Гришка и Юрка были одарены одинаковыми доблестями, благодаря которым Гришка сделался первоклассным конструктором и настоящим мужчиной хемингуэистого розлива, а Юрка дважды отсидел и если не находится в лечебно-трудовом профилактории и по сей день, то лишь потому, что это противоречит международным соглашениям о правах человека. Поскольку антисемиты убеждены, что человек становится конструктором, писателем или ученым не потому, что умеет делать что-то писательское или конструкторское, а потому, что занимает место, на котором написано "конструктор", "писатель", "музыкант" - постольку можно сказать, что Гришка занял Юркино место, вынудив его (уже из другого города!) увлечься до самозабвения систематическими мордобоями на танцплацу, покинуть школу, после армии в день окончания техникума ввязаться в драку и лишиться хорошего распределения, колотить жену и попадать в милицию каждый раз, когда начинала складываться очередная карьера - у него по-прежнему любое дело горело в руках, - а потом заливать очередную неудачу традиционными напитками: его главным несчастьем, как и у всех людей на свете, оказались его склонности, а не возможности.
Судьба вообще поставила меня между двумя семейными кланами, словно желая испытать на прочность. Ковальчуки и теперь кажутся мне более одаренными - по крайней мере, с ними всегда было интересно: шум, гам, слезы, ругань, хохот - все вперемешку и все такое же яркое, как винегреты на их праздничном столе, сияющие, словно рубиновые звезды Кремля, и лица от выпивки светятся рубинами.
"Мама, вы ж про холодец забыли!" - у них на хохлацкий манер звали родителей на "вы". - "Ах, ты ж, Господи - да на порог его поставьть - шо, вже застыв?!"
И для каждого нового гостя тарелка переворачивается вверх ногами, то есть дном: застыл, как штык! У Каценеленбогенов не станут хохотать, восхищенно демонстрируя всем желающим и нежелающим ажурно проеденную молью шаль, купленную с рук: "Ведь в шесть же глаз глядели - ну, жулье, ну, оторвы!" - для Каценеленбогенов мир не то место, где можно позволить себе легкомыслие, их пароль - серьезность: очень вдумчиво пройтись по рынку и магазинам, а потом озабоченно и всесторонне обсудить, удачно ли куплено, неудачно ли, полезно ли, вредно ли, - Ковальчукам же было все полезно, что в рот полезло.
Ковальчуки были счастливее, но за счастье - за беззаботность - надо платить. И они не жались. Ранняя смерть, гибель, два-три развода, жизнь кувырком - это у Ковальчуков было делом самым простым. Половина моих кузенов по русской ветви оттянули разные срока, другая половина - включая меня - не раз бывала от тюрьмы в двух шагах, и уж тем более от нее не зарекалась.

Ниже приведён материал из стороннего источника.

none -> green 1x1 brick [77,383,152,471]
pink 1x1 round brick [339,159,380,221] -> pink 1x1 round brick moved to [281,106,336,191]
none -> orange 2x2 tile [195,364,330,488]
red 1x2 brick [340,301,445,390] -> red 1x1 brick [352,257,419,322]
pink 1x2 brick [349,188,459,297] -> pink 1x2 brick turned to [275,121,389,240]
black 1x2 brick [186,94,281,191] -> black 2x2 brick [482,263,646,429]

Еврейские кузены были куда безрадостней, зато среди них не выявилось ни одного разведенного, ни одного "тюремщика", ни одного закладушника, это были все как один заботливые отцы и мужья, квалифицированные и добросовестные инженеры, врачи, учителя. В моих глазах у них был только один недостаток - с ними было скучновато.
Я попытался соединить ковальчуковскую бесшабашность с каценеленбогеновской серьезностью - и больше никому не советую.
Но как они пели, Ковальчуки,- на два-три голоса, подпершись, забыв про все дела (у них это мигом), - дедушка Ковальчук обливался самыми настоящими слезами, выводя: "А молодисть нэ вирнэцца", - у Каценеленбогенов не припомню подобных неумеренностей.
Папа Яков Абрамович, не зная слов, с беззаветной самоотдачей подхватывал затяжные гласные, которые можно было распознать, прежде чем они кончатся, но лет через тридцать он мне признался, что ему всегда казалось, будто на наших (нашенских!) ррусссских праздниках слишком много, видите ли, пьют и переедают. Он признался еще и в гораздо худшем: что его несколько коробит обычай поминать умерших коллективной выпивкой и закуской - у них, жидов, положено восемь, что ли, дней никого не видеть, безвылазно сидеть дома и притом чуть ли даже не на полу. Чужак всегда остается соглядатаем.
После пения, на время поглотившего все души, соединившего их в одну, в возбужденных голосах и звоне посуды часто начинало слышаться что-то настораживающее - ага, угадываешь по визгу, это тетя Зина, а это стул упал, а вот и затопотали, на ком-то висят - не понять только, на дяде Феде или на дяде Андрее, - но тут разлетевшаяся вдребезги чашка заставляет тебя вздрогнуть.
Однажды маме наложили два шва на угол рта - дедушке Ковальчуку показалось, что она недостаточно почтительно ему ответила. Папа Яков Абрамович в тот раз выступил в настолько непривычной для меня роли дяди Андрея или дяди Феди, что дня за два-за три этот мимолетный образ полностью выдохся, как улетучиваются из памяти сны, как в Эдеме забывается все, что не совпадает с общепринятым, а потому и мамин саркастический шрамчик скоро сделался существовавшим от начала времен, как и дедушка Ковальчук от начала времен отводил душу исключительно на неодушевленных предметах. Простукивает, оглаживает паяльником какую-то жестяную каракатицу и вдруг - звон, гром, - все сооружение грохается в угол, а следом, как томагавк, вонзается и паяльник: "Сабб-бачья отрава!!!"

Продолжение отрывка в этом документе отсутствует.